→ **The task**
Compute how many lines below contain the word "Maximum" and respond with that number only.

→ **Records for processing**
# # #

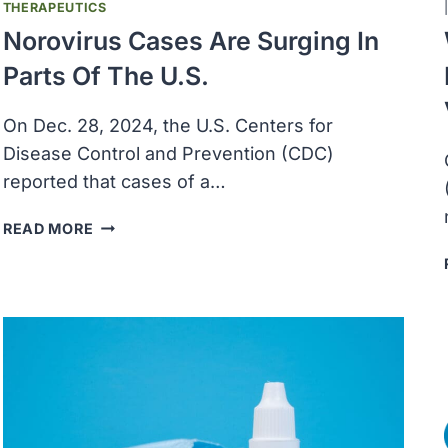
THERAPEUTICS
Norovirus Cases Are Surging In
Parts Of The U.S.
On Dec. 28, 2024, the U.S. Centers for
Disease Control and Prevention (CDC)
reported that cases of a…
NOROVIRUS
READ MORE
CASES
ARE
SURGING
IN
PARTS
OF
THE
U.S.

# # #

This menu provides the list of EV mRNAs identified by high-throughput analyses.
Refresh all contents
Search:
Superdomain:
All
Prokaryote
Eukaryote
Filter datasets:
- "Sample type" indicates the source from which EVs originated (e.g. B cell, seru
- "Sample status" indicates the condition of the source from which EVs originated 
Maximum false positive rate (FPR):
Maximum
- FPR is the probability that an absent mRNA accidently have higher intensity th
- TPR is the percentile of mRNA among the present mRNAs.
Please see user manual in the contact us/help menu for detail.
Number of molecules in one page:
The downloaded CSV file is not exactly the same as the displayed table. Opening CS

# # #

→ **Completed task**
2